Among them is the radical left Syriza party, which campaigned on a vocal anti-austerity platform that helped catapult it from a fringe party with single digit support to the second hightest vote-getter in the last elections. That support shows no signs of ebbing.

According to a fresh poll Wednesday, Syriza would receive 20.3% of the vote if elections were held today, more than 3 percentage points higher than its May 6 result, according to a survey by the VPRC polling agency published on the epikaira.gr web site.

By contrast, support for Greece's two dominant parties--the conservative New Democracy and the Socialist Pasok--that made up the previous coalition government, has ebbed further, the poll showed, with New Democracy garnering 14.2%, down from 18.85% in the elections, while Pasok would receive 10.9%, down from 13.2%.

In remarks following the meeting with the president, Syriza boss Alexis Tsipras served notice to the caretaker government that it shouldn't try and implement any of the country's contentious austerity measures during the weeks it will be in office.

"I call on the caretaker government that will take over until the elections not to implement measures that relate to further cuts in wages and pensions, public spending or the destruction of wage relations... until a government is formed that has the confidence of parliament," Alexis Tsipras said.


Greece's party leaders failed Tuesday to reach a consensus on forming a government to bridge differences over the country's reform program and, by extension, its future inside Europe and the euro zone.

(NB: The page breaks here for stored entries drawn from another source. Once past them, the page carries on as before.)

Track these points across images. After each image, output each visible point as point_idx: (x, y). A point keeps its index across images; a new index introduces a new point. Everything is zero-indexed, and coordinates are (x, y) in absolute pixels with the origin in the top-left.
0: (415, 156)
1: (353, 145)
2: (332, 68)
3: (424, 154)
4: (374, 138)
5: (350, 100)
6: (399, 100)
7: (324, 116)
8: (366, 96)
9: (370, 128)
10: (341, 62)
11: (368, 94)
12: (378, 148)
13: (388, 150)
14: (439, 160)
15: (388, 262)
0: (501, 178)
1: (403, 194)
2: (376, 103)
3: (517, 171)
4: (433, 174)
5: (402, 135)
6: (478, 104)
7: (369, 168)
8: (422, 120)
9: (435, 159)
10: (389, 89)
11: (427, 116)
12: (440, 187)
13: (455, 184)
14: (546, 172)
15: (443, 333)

In next month's elections, the country's two pro-bailout parties promise to turn the polls into a de facto referendum on Greece's membership of the eurozone: a vote for austerity means keeping the euro, a vote against means aC

But a seething Greek public that is still angry at its elected leaders and inured to two years of take it-or-leave it warnings over the austerity program--even as the economy stumbles through a fifth year of recession--doesn't see it that way. Many Greeks think the country can cut a better deal with its European and international paymasters and should renegotiate its latest EUR130 billion euro bailout--while still staying in the euro.



What these latest developments distill down to is:

1) The Greek government  has punted the issue of Euro-austerity vs. a return to Greece's old currency, the drachma, back to the voters.

2)  Meanwhile international observers have considered what will happen if Greece does return to the drachma. There is significant concern that the consequences would destabilize the entire EU, which are discussed in "Between disaster and Armageddon":

Reality is in the process of being faced. All of those involved - despite so far being unable to agree on what to do about it - appear to be convinced that this isn't a pleasant experience.